Mappings

Tue Jul 21 17:29:23 CEST 2009

--On Tuesday, 21 July, 2009 10:00 +1000 Chris Wright
<chris at ausregistry.com.au> wrote:

>... 
>> Now, what goes on between the registrar and the user to
>> identify the relevant U-label is, well, between the registrar
>> and the user.  My personal recommendation is that registrars
>> stay as close to expecting U-labels from users as possible,
>...
> I 100% agree and understand that the 'real' label is the
> U-label that has a 1-1 corresponding relationship with an
> A-label, registries should only deal with U-labels/A-labels
> and the rationale for all of that makes sense.
> 
> So I guess what you are saying is that by stating that
> registries should only accept Labels in NFC form with protocol
> valid code points (PVALID or CONTEXTx) you are implicitly
> saying that someone (probably registrars) SHOULD apply NFC to
> any string before sending it to the registry, and then by
> virtue of the fact that all uppercase code points are not
> protocol valid, you are implying that 'someone' SHOULD
> lowercase / case fold names before sending them through, and
> then further implying that because all of this is done on
> registration, application developers SHOULD do the same thing
> before looking up names?

No.  We have a slightly different model here.  First of all, I
believe that the question of how to balance letting the users
know what is actually happening and trying to keep them
relatively close to it versus trying to do a lot with smoke and
mirrors to yield a better and more convenient experience is a
very complex one, involving equally complex tradeoffs.  The
observation that domain names are used as identifiers, or parts
of identifiers, further complicates the tradeoffs, especially
when (as is the case here), different types of systems are going
to try to compare those identifiers in different ways, sometimes
following whatever standards are applicable.  So we have URIs
compared by string matching with rules in some places that, if a
string match doesn't work, the URIs are different.  We have
domain names compared by string matching, by comparing query
results, by resolving aliases and then doing string matching, by
noticing that part of the string is an IDN and comparing ACE
forms (as IDNA2003 requires but IDNA-unaware applications may
not know about),and possibly in other ways, most of them varied
by the observation that "string comparison" is conditioned by
the "case-insensitive matching that assumes ASCII if the high
bit in an octet isn't set" rule that seems very odd if stated
that way.

My own guess is that, as a community, we will never completely
agree about the right way to make those tradeoffs.  And,
regardless of what this WG does, there will be inconsistencies
in behavior because there are many sets of standards applicable
to different uses of those identifiers and they are not, beyond
a certain point, consistent (even if they were always followed).
There are also some common practices that are not standards,
such as use of UTF-8 directly (with rules and restrictions
different from the IDNA ones) for identifiers that the user
cannot tell from DNS-based identifiers.

> My concern is about when users cannot (or do not) input
> U-labels that we describe how to make a U-label.

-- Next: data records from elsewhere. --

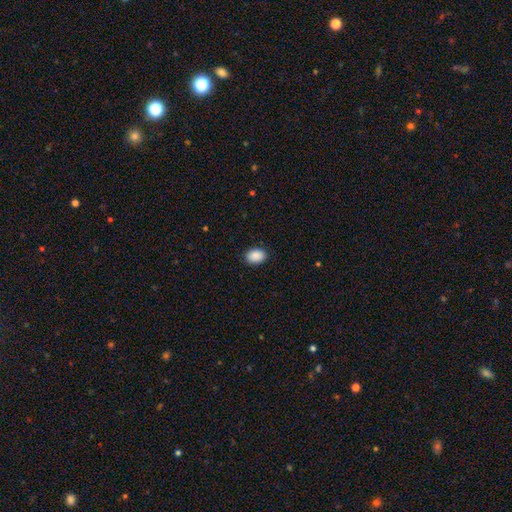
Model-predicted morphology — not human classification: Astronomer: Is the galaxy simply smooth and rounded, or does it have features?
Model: smooth — 90%.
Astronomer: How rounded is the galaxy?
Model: in between — 78%.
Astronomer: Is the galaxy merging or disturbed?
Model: none — 89%.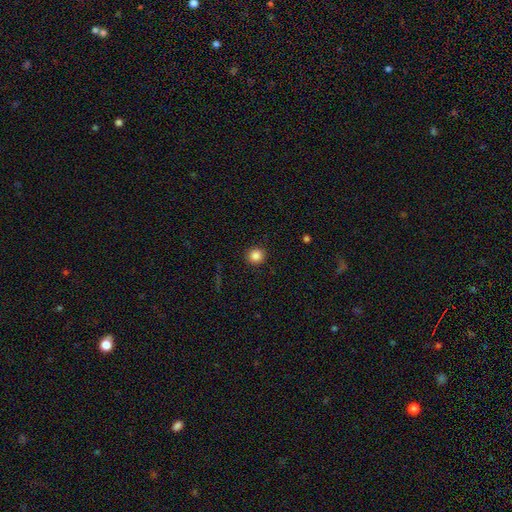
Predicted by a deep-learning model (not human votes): Smooth or featured? smooth (85%)
How rounded? round (91%)
Merging? none (91%)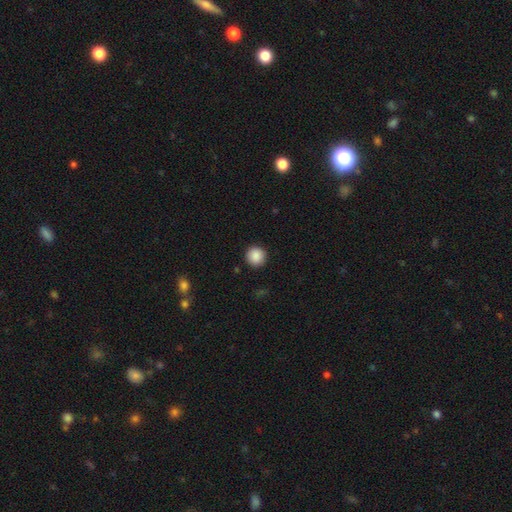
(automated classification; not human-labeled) Morphology: type=smooth (89%); roundness=round (95%); merging=none (92%).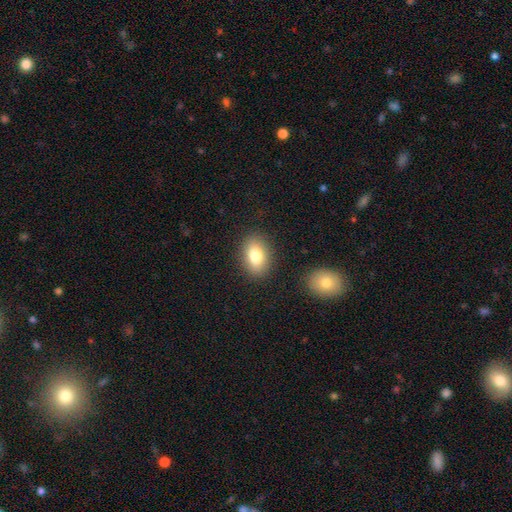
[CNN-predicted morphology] A smooth galaxy with no disk features (80%) that is in between round and cigar-shaped (79%).

Vote fractions:
- Smooth or featured? smooth: 80% / featured or disk: 11% / star or artifact: 9%
- How rounded? in between: 79% / round: 20% / cigar-shaped: 1%
- Merging? none: 87% / minor disturbance: 9% / major disturbance: 3% / merger: 2%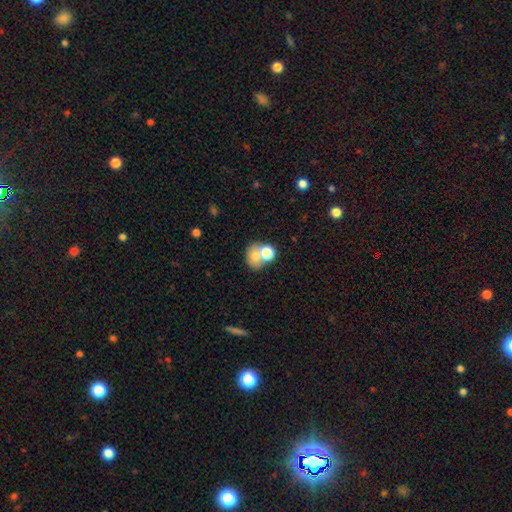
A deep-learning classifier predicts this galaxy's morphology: Smooth or featured: smooth — 71% (featured or disk — 17%)
How rounded: round — 61% (in between — 38%)
Merging: merger — 51% (none — 35%)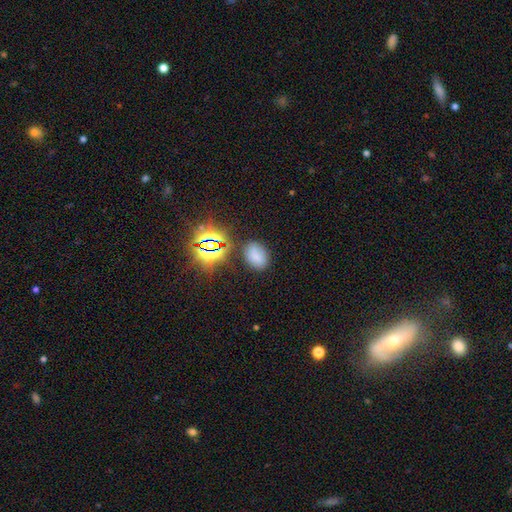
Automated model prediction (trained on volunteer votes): Overall: smooth (67%). How rounded: in between (77%). Merging: none (78%).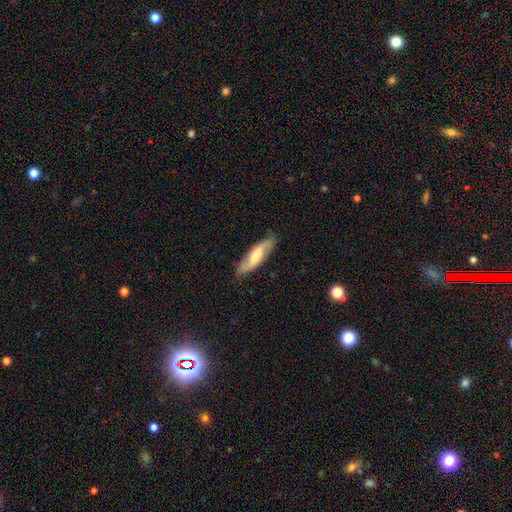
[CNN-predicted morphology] Smooth or featured: featured or disk — 49% (smooth — 45%)
Merging: none — 81% (minor disturbance — 15%)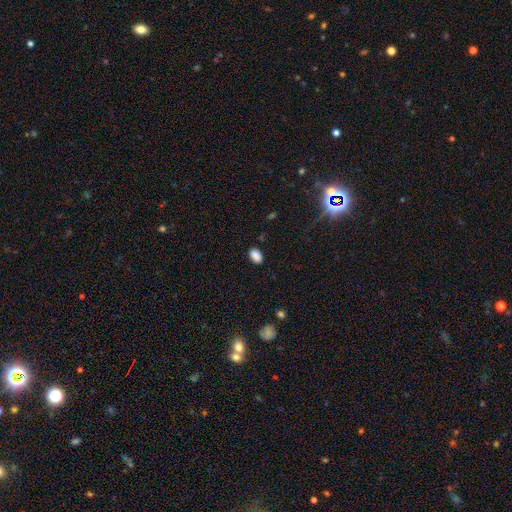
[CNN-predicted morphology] Smooth or featured: smooth — 87% (star or artifact — 9%)
How rounded: in between — 91% (round — 7%)
Merging: none — 85% (minor disturbance — 11%)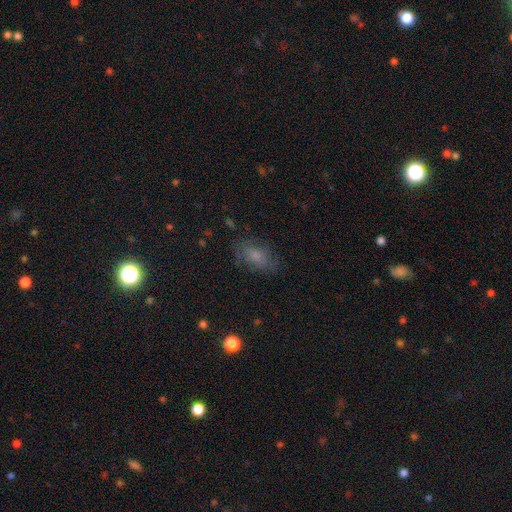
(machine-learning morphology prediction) smooth_or_featured: smooth (p=0.71) [alt: featured or disk p=0.18]
how_rounded: in between (p=0.87) [alt: round p=0.07]
merging: none (p=0.74) [alt: minor disturbance p=0.18]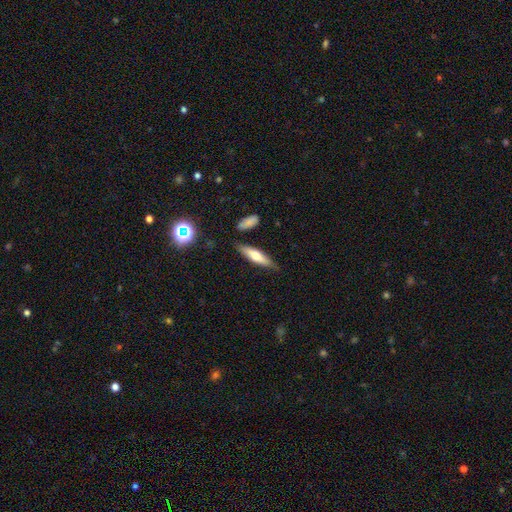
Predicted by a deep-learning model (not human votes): This is possibly a smooth galaxy (56%). How rounded: likely cigar-shaped (67%). Merging: likely none (78%).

I understand
> that this is broad and thus possibly impractical, but if we
> assume the starting point is a Unicode string we should be
> able to describe something. 

One answer is that particular assumption is not justified, as
pointed out in the mapping document and in earlier versions of
Rationale and Protocol.  Another is that it has to be the
responsibility of the application or API that ultimately calls
on IDNA (or the operating system in which it is embedded) to get
that straightened out and to do so in a way that is compatible
with other things that it is doing.   It would be, at least IMO,
even more unreasonable to ask users to type IDNs in some special
and unusual way than it would be to force them into escaping
characters in just to get U-labels directly (of course, even
that tactic would not work if the local system's base user
interface character set is not Unicode-based).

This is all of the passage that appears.